Главными противниками этой идеи в Медине были Аль-Хосейн, сын Али, Абд Ар-Рахман, сын Абу Бекра, и два Абдаллы: сыновья Омара и Аз-Зубейра. Вступив в город, Муавия встретил этих несогласных довольно непочтительно, и во избежание дальнейших унижений, они тотчас удалились в Мекку. Все остальные видные граждане Медины согласились с предложением халифа, и, соответственно, принесли клятву на верность Язиду. Продолжив свое путешествие, халиф очень ласково обошелся с гражданами Мекки первые несколько дней, все часы которых уходили на совершение обрядов малого паломничества. Но, когда время его паломничества стало подходить к концу, он изложил им суть своей миссии, и хотя и подсластил свою речь уверениями, что права и привилегии священного города не будут нарушены, народ поначалу встретил его слова молчанием. Затем вперед выступил Абдалла, сын Аз-Зубейра, и заявил, что признание чьего-либо наследника напрямую должно неизбежно противоречить всем прецедентам в исламе. На это халиф ответил предостережением о постоянно грозящей исламу опасности выборов, которые могут быть опротестованы. Остальные арабы сказали вот что: «Мы согласимся на любой из следующих трех вариантов. На первый: поступать так, как поступал Пророк, и оставить выбор за гражданами Медины. Или на второй: следовать примеру Абу Бекра, и назначать преемника из среды корейшитов.1 Или же на третий: подобно Омару, назначить выборщиков, которые должны определить из своего круга того, кто станет преемником. Только, следуя их примеру, ты должен исключить из числа кандидатов своих собственных сыновей и сыновей твоего отца». «Что касается первого варианта, — отвечал Муавия, — сегодня у нас нет человека, подобного Абу Бекру, чтобы народ мог избрать его. Что же до остальных, воистину, я боюсь, что нам не избежать раздоров и кровопролития, если преемник не будет объявлен заблаговременно». Затем, увидев, что его доводы не пользуются успехом, он призвал своих вооруженных телохранителей и под угрозою меча вынудил весь город принести Язиду присягу.

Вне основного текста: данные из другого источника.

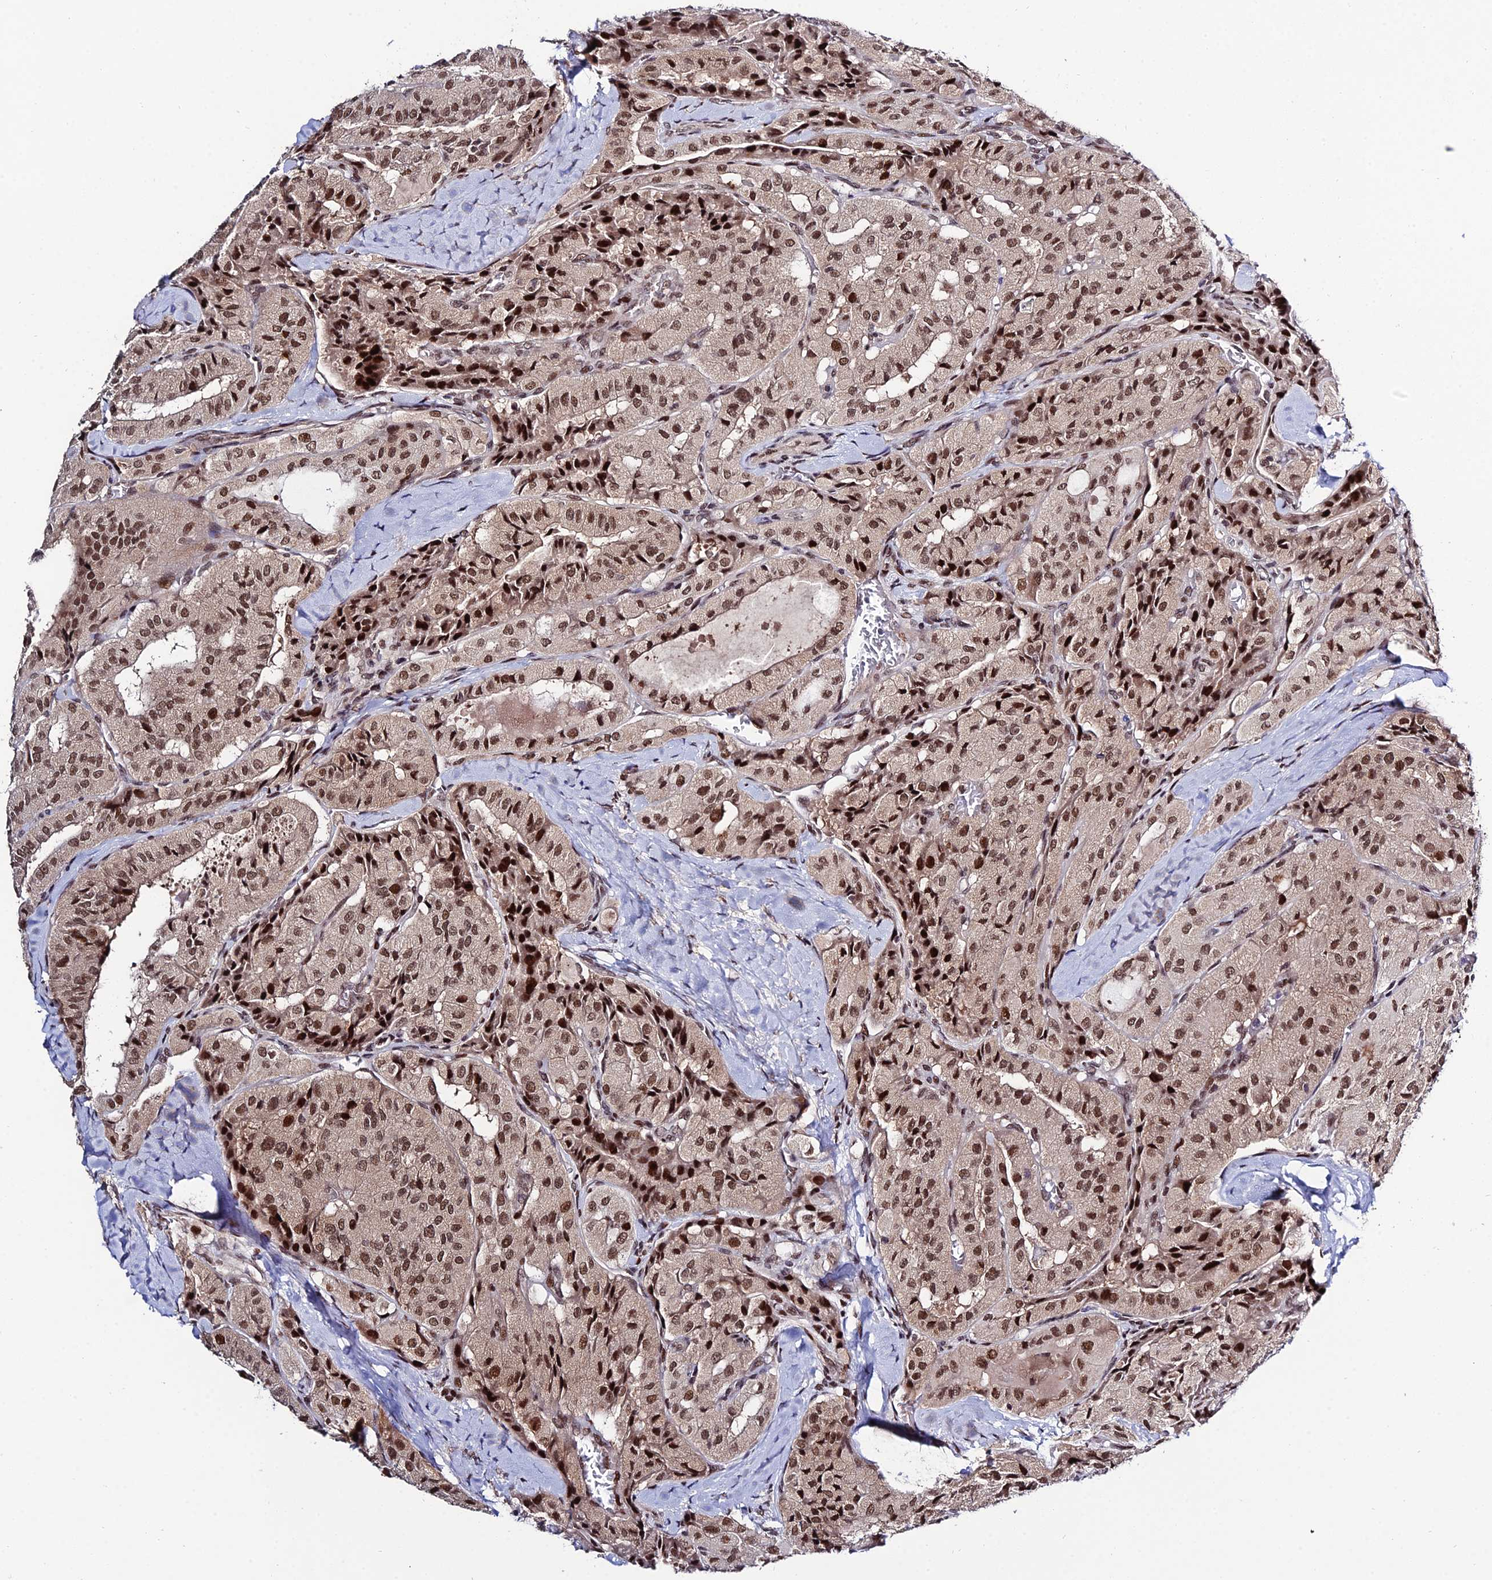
{"staining": {"intensity": "strong", "quantity": ">75%", "location": "nuclear"}, "tissue": "thyroid cancer", "cell_type": "Tumor cells", "image_type": "cancer", "snomed": [{"axis": "morphology", "description": "Normal tissue, NOS"}, {"axis": "morphology", "description": "Papillary adenocarcinoma, NOS"}, {"axis": "topography", "description": "Thyroid gland"}], "caption": "Immunohistochemistry (IHC) (DAB (3,3'-diaminobenzidine)) staining of thyroid cancer (papillary adenocarcinoma) shows strong nuclear protein staining in about >75% of tumor cells.", "gene": "SYT15", "patient": {"sex": "female", "age": 59}}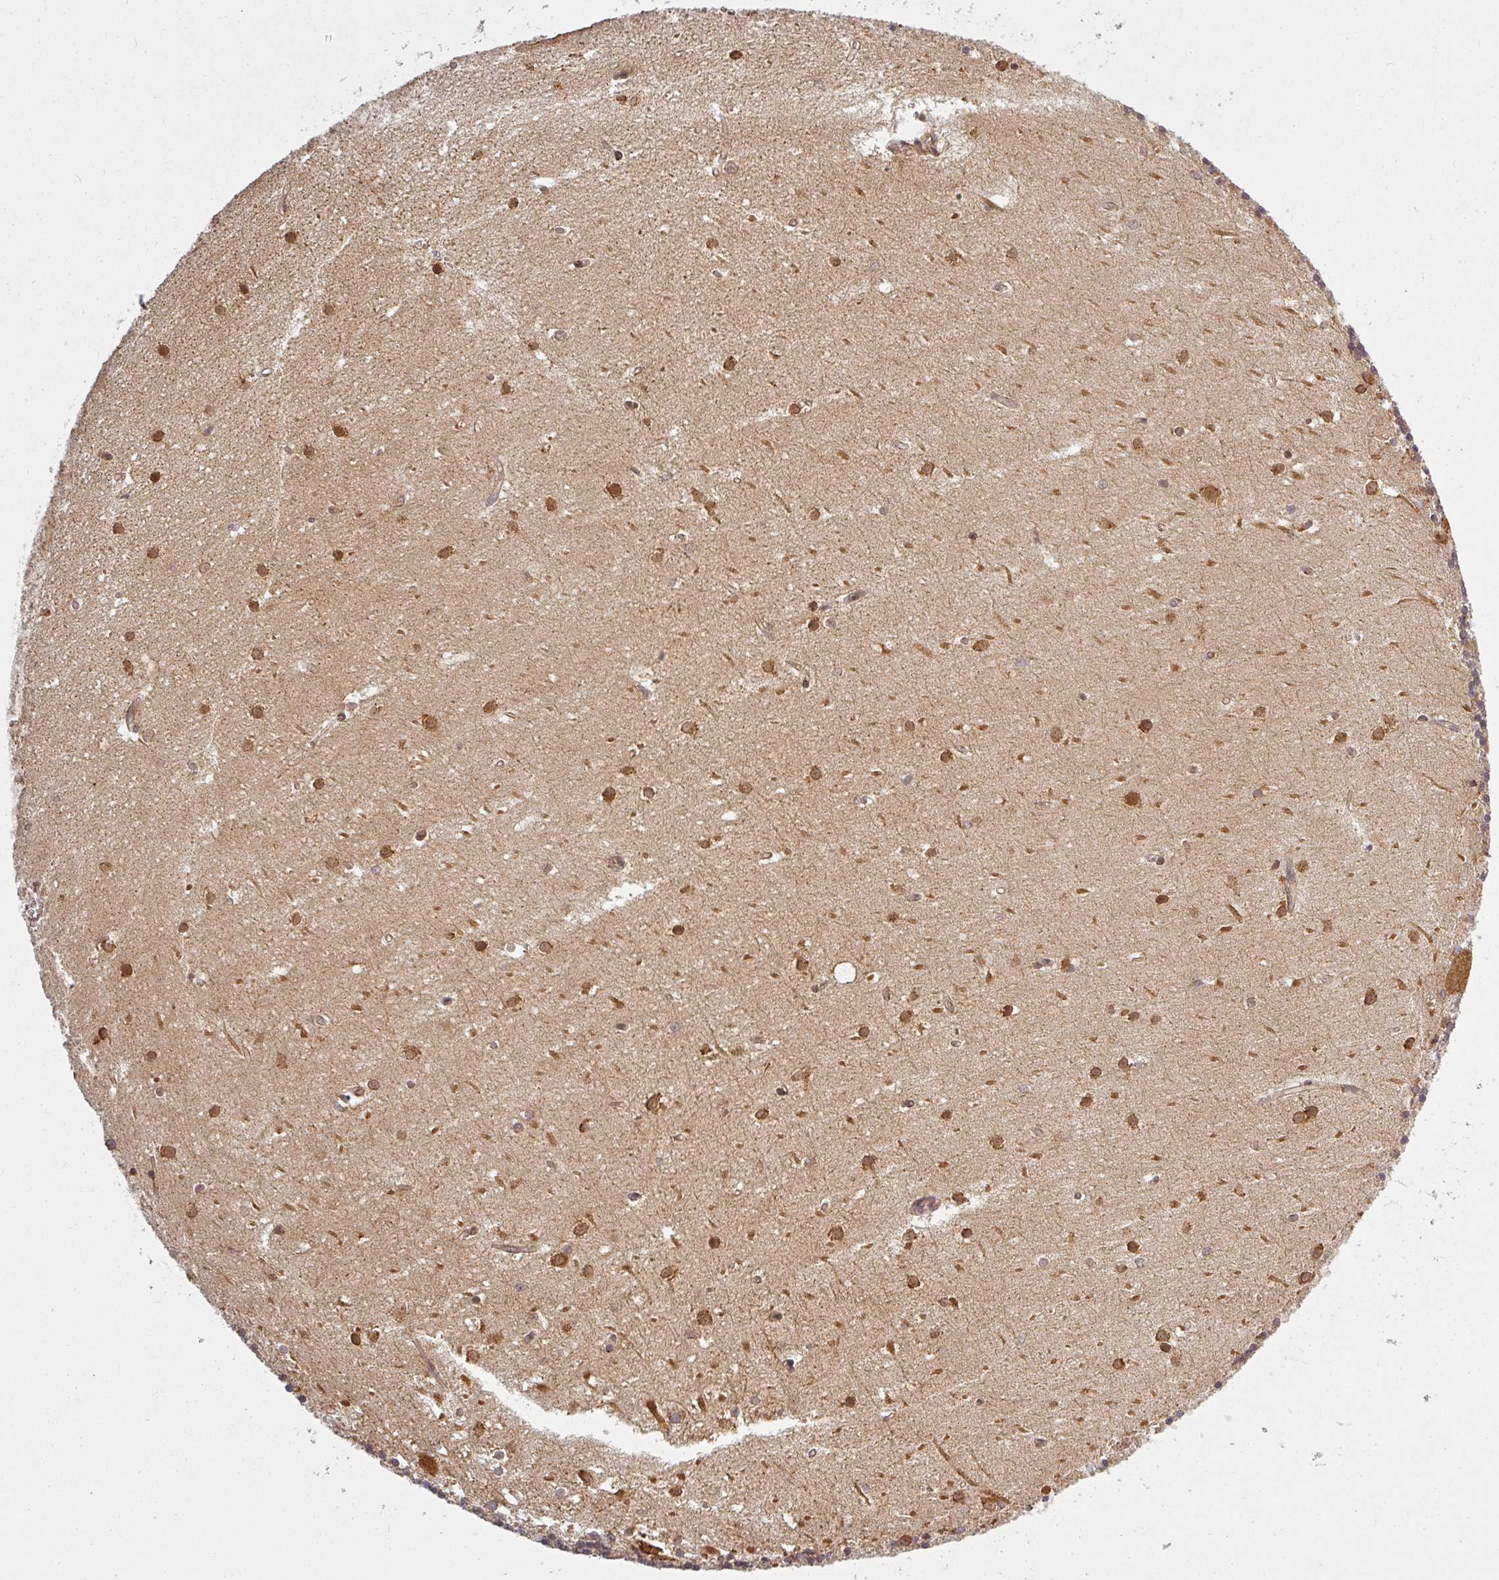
{"staining": {"intensity": "weak", "quantity": "25%-75%", "location": "cytoplasmic/membranous"}, "tissue": "cerebellum", "cell_type": "Cells in granular layer", "image_type": "normal", "snomed": [{"axis": "morphology", "description": "Normal tissue, NOS"}, {"axis": "topography", "description": "Cerebellum"}], "caption": "The photomicrograph shows staining of benign cerebellum, revealing weak cytoplasmic/membranous protein staining (brown color) within cells in granular layer. Immunohistochemistry (ihc) stains the protein of interest in brown and the nuclei are stained blue.", "gene": "PPP6R3", "patient": {"sex": "male", "age": 54}}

Решение Муавии становится в исламе общепринятым прецедентом.

Примеру Сирии, Аль-Ирака и двух священных городов без промедлений последовала вся арабская империя без исключения. И с тех пор этому прецеденту практически всегда отдавалось предпочтение. Право выбора, которым якобы были наделены все правоверные, видимость которого до сего дня более или менее соблюдалась, пускай и формально, теперь перестало быть реальностью, и всех несогласных без колебаний заставляли приносить клятву верности под угрозой меча. Правящий халиф, таким образом, провозглашал своим преемником наиболее подходящего из своих сыновей: либо рожденного от самой знатной из своих жен, либо пользующегося наибольшей благосклонностью по каким-то иным мотивам. Или же (при отсутствии подходящих наследников), просто наиболее способного человека из своей родни. Ему, как прямому наследнику, приносилась предварительная клятва на верность, вначале в столице, а затем и по всей империи, и прямое наследование пришло на смену прежнему праву выбора. Иногда делалась двойная номинация, предполагающая сразу двух преемников; но такие попытки предвосхитить отдаленное будущее слишком часто провоцировали новые вспышки гражданской войны, вместо того, чтобы предотвращать их. Практика, начатая таким образом Омейядами, была использована в той же мере и Аббасидами. Тем самым, прецедент получил продолжение даже и в более поздние времена.



Язид и его мать.

У Муавии были и другие сыновья, но мать Язида, Мейсун, происходила из очень благородного рода, и потому ее сыну было отдано предпочтение.1 История этой женщины особенно привлекала раннеарабских стихотворцев. Среди изысканной роскоши Дамаска она тосковала по свободе пустыни и давала выход своей тоске в стихах, примером которых могут послужить следующие популярные и зачастую переводимые на другие языки строки:

«О, шатер, продуваемый ветром пустыни, чудеснейших башен дороже ты мне!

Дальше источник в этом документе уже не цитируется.